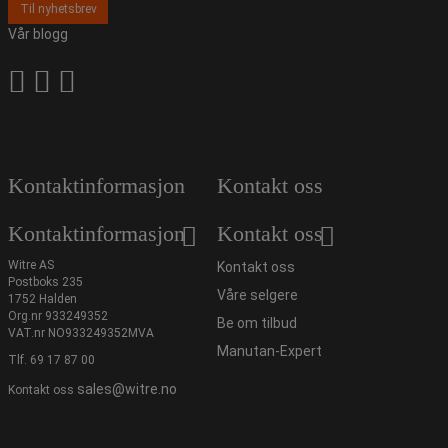
Til nyhetsbrev
Vår blogg
Kontaktinformasjon
Kontakt oss
Kontaktinformasjon
Kontakt oss
Witre AS
Kontakt oss
Postboks 235
Våre selgere
1752 Halden
Org.nr 933249352
Be om tilbud
VAT.nr NO933249352MVA
Manutan-Expert
Tlf.
69 17 87 00
sales@witre.no
Kontakt oss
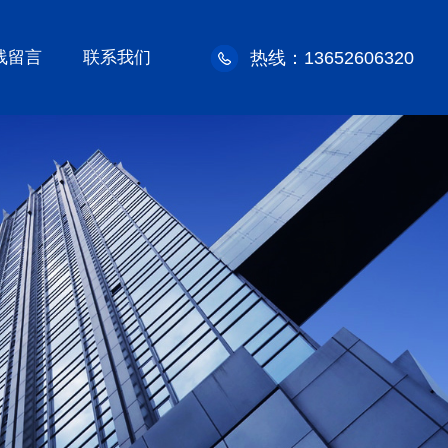
线留言
联系我们
热线：13652606320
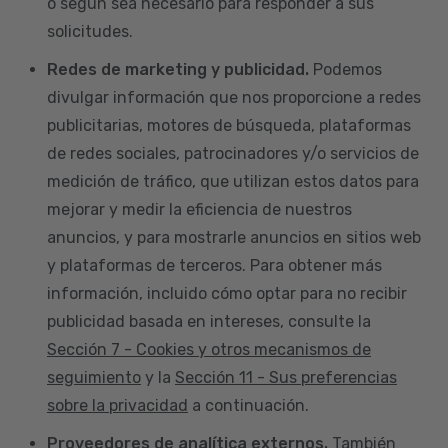
o según sea necesario para responder a sus
solicitudes.
Redes de marketing y publicidad.
Podemos
divulgar información que nos proporcione a redes
publicitarias, motores de búsqueda, plataformas
de redes sociales, patrocinadores y/o servicios de
medición de tráfico, que utilizan estos datos para
mejorar y medir la eficiencia de nuestros
anuncios, y para mostrarle anuncios en sitios web
y plataformas de terceros. Para obtener más
información, incluido cómo optar para no recibir
publicidad basada en intereses, consulte la
Sección 7 - Cookies y otros mecanismos de
seguimiento
y la
Sección 11 - Sus preferencias
sobre la privacidad
a continuación.
Proveedores de analítica externos.
También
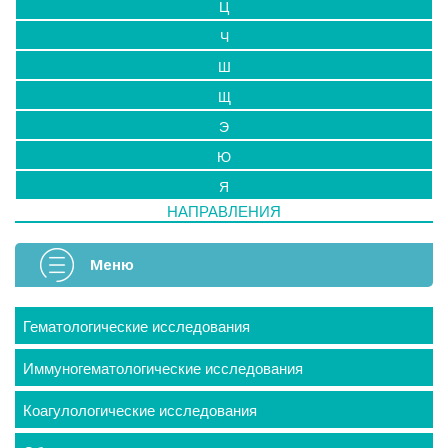
Ц
Ч
Ш
Щ
Э
Ю
Я
НАПРАВЛЕНИЯ
Меню
Гематологические исследования
Иммуногематологические исследования
Коагулологические исследования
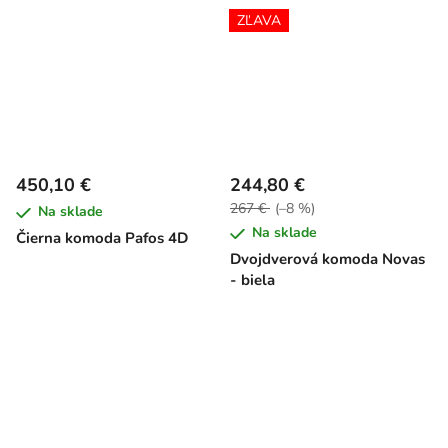
ZĽAVA
450,10 €
244,80 €
267 €
(–8 %)
Na sklade
Na sklade
Čierna komoda Pafos 4D
Dvojdverová komoda Novas
- biela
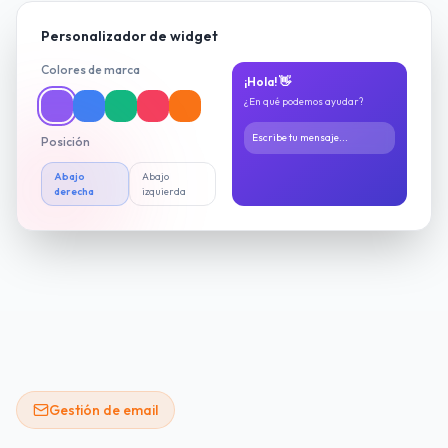
Personalizador de widget
Colores de marca
¡Hola! 👋
¿En qué podemos ayudar?
Escribe tu mensaje...
Posición
Abajo
Abajo
derecha
izquierda
Gestión de email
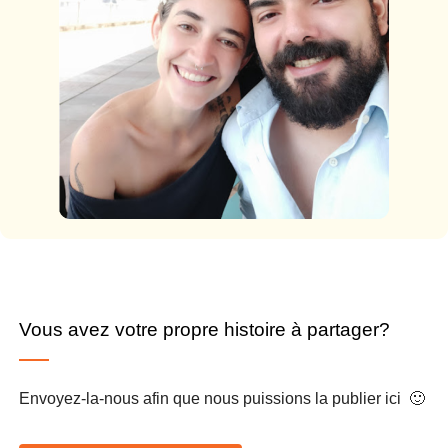
Vous avez votre propre histoire à partager?
Envoyez-la-nous afin que nous puissions la publier ici 🙂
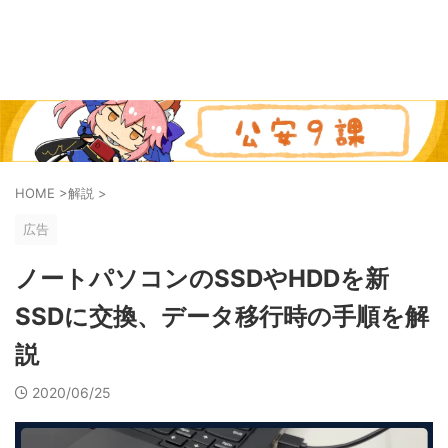
HOME
>
解説
>
広告
ノートパソコンのSSDやHDDを新
SSDに交換、データ移行時の手順を解
説
2020/06/25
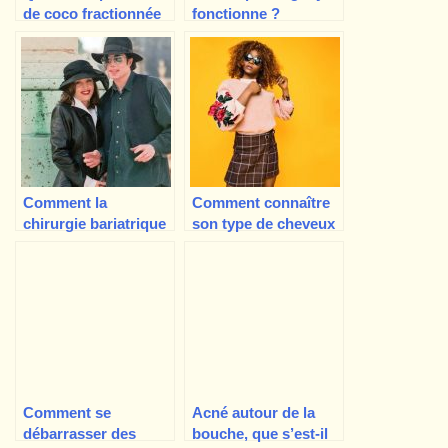
de coco fractionnée
fonctionne ?
? Utilisation et
Comment aide-t-il à
avantages
perdre du poids ?
Comment la
Comment connaître
chirurgie bariatrique
son type de cheveux
de Lisa Marie Presley
: Guide de l’expert
a contribué à sa mort
Comment se
Acné autour de la
débarrasser des
bouche, que s’est-il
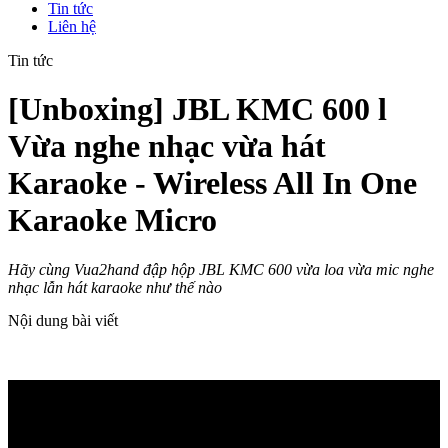
Tin tức
Liên hệ
Tin tức
[Unboxing] JBL KMC 600 l
Vừa nghe nhạc vừa hát
Karaoke - Wireless All In One
Karaoke Micro
Hãy cùng Vua2hand đập hộp JBL KMC 600 vừa loa vừa mic nghe
nhạc lẫn hát karaoke như thế nào
Nội dung bài viết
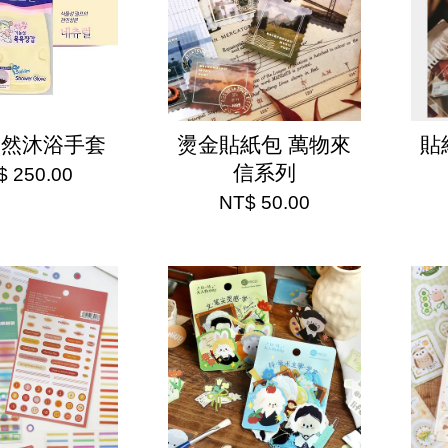
天然沐浴手套
燙金貼紙包 萬物來
貼
信系列
$ 250.00
NT$ 50.00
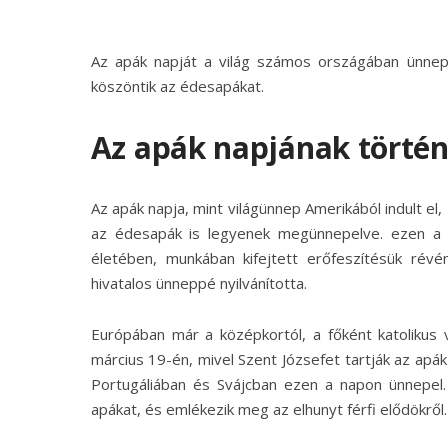
Az apák napját a világ számos országában ünnepl
köszöntik az édesapákat.
Az apák napjának törté
Az apák napja, mint világünnep Amerikából indult 
az édesapák is legyenek megünnepelve. ezen a nap
életében, munkában kifejtett erőfeszítésük rév
hivatalos ünneppé nyilvánította.
Európában már a középkortól, a főként katolikus
március 19-én, mivel Szent Józsefet tartják az ap
Portugáliában és Svájcban ezen a napon ünnepel. 
apákat, és emlékezik meg az elhunyt férfi elődökről.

◇ ◇ ◇ ◇ ◇

**Work instructions:**
Find the word "plataformas" in the material, then list each line that holds it.

**Task result:**
publicitarias, motores de búsqueda, plataformas
y plataformas de terceros. Para obtener más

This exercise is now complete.